I set the kettle on the stove and found some black tea in the cabinet. Tea bags, naturally, but that was good enough. As with most cabins, the kitchen and living room in the safe house were a single open room, and as I leaned against the kitchen counter and waited for the water to boil, I took my first real look at the living room. A couch and two armchairs, both brown and impervious to stains and mistreatment, three small side tables, no television. Nathan had turned on the room’s three lamps, one on each side table. The only decoration was a framed photo of Long’s Peak over the couch. It was miserable but safe. Lonely and spartan, and Connor should have been there.
Absentmindedly, I reached for my cell phone on the kitchen counter, where my own phone usually sat when I was at home in Loveland. I didn’t even know who I wanted to call, I just wanted to grab hold of that connection to the world outside. It chilled me to think that for the foreseeable future, that thread of communication didn’t exist. But as much as I hated throwing away our phones, I figured dumping them was worse for Nathan. Now he had no way to contact Lydia, or she him.
I spent the next few minutes making my tea and rummaging through the cabinets, digging through cans, boxes, and bags for items that, cobbled together and using some imagination, might make dinner. It had been too long since we ate.

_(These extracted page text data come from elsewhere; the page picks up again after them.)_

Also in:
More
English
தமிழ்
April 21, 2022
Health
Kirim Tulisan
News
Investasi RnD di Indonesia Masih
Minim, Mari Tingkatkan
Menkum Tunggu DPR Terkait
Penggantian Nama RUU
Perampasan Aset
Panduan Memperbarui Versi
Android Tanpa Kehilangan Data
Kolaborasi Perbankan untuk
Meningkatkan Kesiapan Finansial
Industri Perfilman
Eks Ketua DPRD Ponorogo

“Good morning, sort of,” Kath said, entering the living room in a stumbling, just-woke-up gait. “Or good evening. It’s almost seven o’clock. I feel all turned around.”
“This is worse than jet lag,” I said. “Hungry? I’m making pasta with vegetables, and I found some dry sausag
e that looks OK.”
Kath grimaced and made for the coffeemaker. “Where’s Nathan?”
“Sleeping, finally.”
“So what do you think about Elizabeth Hall?” she asked, spooning coffee into a filter and switching on the machine.
It had taken her all of thirty seconds to mention Hall. Here I’d thought it might take her a minute or more. “I don’t know what to think yet,” I said. “I want to find out more about her and what made her want to be restored.”
“She wasn’t restored.”
“We don’t know that.”
“I do. I know what her game is.”
“To get into Gatehouse.”
“Think of all the information and names she’ll have at her fingertips.”
“For now she doesn’t have access to any lists.”
“She will.”
“She could be helping Gatehouse more than we know.”
Kath folded her arms across her chest, a look of exasperation in her eyes. “Jane, she’s a Sack. Worse, an Elation. Can you imagine how many innocents she’s killed?”
“I’ve considered that.”
Like a schoolteacher stunned by a pupil’s ignorance, she threw up her hands. “And?”
I laid a fistful of dried spaghetti on the counter and turned my face to hers. “I’ve heard rumors of Sacks being restored for two years now. There are hunters who swear it’s true. Zack Lowell’s porter swears it’s true. Do you think they’re all making things up?”
“I think you can only go so far before it’s impossible to turn back.”
“Meaning what? Desires and Alarms can be restored but not Elations?”
The coffeemaker gurgled as the last of the water hit the filter. Kath grabbed a mug hanging from a hook under a cabinet and began pouring. “I don’t think any of them can be restored. Once you become willing and turn, that’s it, say goodbye.” She blew over the rim of her mug and gingerly took a sip before meeting my eye. “But Elations?” She shook her head slowly.
“So we just keep killing them? Trawl, hunt, kill? There’s no hope for anything else?”